_WORK TASK_: Every record must come back exactly as given.

=== RECORDS SUPPLIED ===

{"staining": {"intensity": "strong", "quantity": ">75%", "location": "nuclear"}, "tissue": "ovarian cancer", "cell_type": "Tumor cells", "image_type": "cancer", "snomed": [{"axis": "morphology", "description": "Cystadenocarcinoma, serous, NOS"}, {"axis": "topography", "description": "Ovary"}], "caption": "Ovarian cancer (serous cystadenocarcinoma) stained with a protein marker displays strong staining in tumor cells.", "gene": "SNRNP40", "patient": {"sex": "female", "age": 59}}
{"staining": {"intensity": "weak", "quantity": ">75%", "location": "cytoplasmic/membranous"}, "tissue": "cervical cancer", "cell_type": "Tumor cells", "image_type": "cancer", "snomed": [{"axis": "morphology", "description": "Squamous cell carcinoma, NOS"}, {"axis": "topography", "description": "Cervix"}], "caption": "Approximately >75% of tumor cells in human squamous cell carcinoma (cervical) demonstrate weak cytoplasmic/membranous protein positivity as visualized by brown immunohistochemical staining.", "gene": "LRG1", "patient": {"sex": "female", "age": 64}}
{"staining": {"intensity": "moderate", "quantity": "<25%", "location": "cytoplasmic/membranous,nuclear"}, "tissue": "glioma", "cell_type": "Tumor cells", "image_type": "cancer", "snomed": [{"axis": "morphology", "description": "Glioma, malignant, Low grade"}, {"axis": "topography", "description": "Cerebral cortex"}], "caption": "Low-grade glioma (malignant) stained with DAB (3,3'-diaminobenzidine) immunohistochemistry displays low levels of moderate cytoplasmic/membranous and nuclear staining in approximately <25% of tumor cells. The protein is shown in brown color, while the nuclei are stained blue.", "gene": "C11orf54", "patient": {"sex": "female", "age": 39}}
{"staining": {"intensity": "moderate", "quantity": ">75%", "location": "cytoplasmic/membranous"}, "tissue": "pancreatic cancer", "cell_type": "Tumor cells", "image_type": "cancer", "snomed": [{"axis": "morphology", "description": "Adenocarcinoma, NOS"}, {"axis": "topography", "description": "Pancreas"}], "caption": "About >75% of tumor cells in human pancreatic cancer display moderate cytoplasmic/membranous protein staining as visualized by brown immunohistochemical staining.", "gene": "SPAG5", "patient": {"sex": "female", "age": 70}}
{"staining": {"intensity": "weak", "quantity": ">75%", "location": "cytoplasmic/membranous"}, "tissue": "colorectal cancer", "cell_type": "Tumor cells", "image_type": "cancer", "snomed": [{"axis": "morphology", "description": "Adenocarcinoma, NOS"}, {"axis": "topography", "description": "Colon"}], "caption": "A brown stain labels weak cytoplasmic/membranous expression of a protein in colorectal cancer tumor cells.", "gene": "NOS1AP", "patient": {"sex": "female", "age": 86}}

===

_TASK RESULT_:
{"staining": {"intensity": "strong", "quantity": ">75%", "location": "nuclear"}, "tissue": "ovarian cancer", "cell_type": "Tumor cells", "image_type": "cancer", "snomed": [{"axis": "morphology", "description": "Cystadenocarcinoma, serous, NOS"}, {"axis": "topography", "description": "Ovary"}], "caption": "Ovarian cancer (serous cystadenocarcinoma) stained with a protein marker displays strong staining in tumor cells.", "gene": "SNRNP40", "patient": {"sex": "female", "age": 59}}
{"staining": {"intensity": "weak", "quantity": ">75%", "location": "cytoplasmic/membranous"}, "tissue": "cervical cancer", "cell_type": "Tumor cells", "image_type": "cancer", "snomed": [{"axis": "morphology", "description": "Squamous cell carcinoma, NOS"}, {"axis": "topography", "description": "Cervix"}], "caption": "Approximately >75% of tumor cells in human squamous cell carcinoma (cervical) demonstrate weak cytoplasmic/membranous protein positivity as visualized by brown immunohistochemical staining.", "gene": "LRG1", "patient": {"sex": "female", "age": 64}}
{"staining": {"intensity": "moderate", "quantity": "<25%", "location": "cytoplasmic/membranous,nuclear"}, "tissue": "glioma", "cell_type": "Tumor cells", "image_type": "cancer", "snomed": [{"axis": "morphology", "description": "Glioma, malignant, Low grade"}, {"axis": "topography", "description": "Cerebral cortex"}], "caption": "Low-grade glioma (malignant) stained with DAB (3,3'-diaminobenzidine) immunohistochemistry displays low levels of moderate cytoplasmic/membranous and nuclear staining in approximately <25% of tumor cells. The protein is shown in brown color, while the nuclei are stained blue.", "gene": "C11orf54", "patient": {"sex": "female", "age": 39}}
{"staining": {"intensity": "moderate", "quantity": ">75%", "location": "cytoplasmic/membranous"}, "tissue": "pancreatic cancer", "cell_type": "Tumor cells", "image_type": "cancer", "snomed": [{"axis": "morphology", "description": "Adenocarcinoma, NOS"}, {"axis": "topography", "description": "Pancreas"}], "caption": "About >75% of tumor cells in human pancreatic cancer display moderate cytoplasmic/membranous protein staining as visualized by brown immunohistochemical staining.", "gene": "SPAG5", "patient": {"sex": "female", "age": 70}}
{"staining": {"intensity": "weak", "quantity": ">75%", "location": "cytoplasmic/membranous"}, "tissue": "colorectal cancer", "cell_type": "Tumor cells", "image_type": "cancer", "snomed": [{"axis": "morphology", "description": "Adenocarcinoma, NOS"}, {"axis": "topography", "description": "Colon"}], "caption": "A brown stain labels weak cytoplasmic/membranous expression of a protein in colorectal cancer tumor cells.", "gene": "NOS1AP", "patient": {"sex": "female", "age": 86}}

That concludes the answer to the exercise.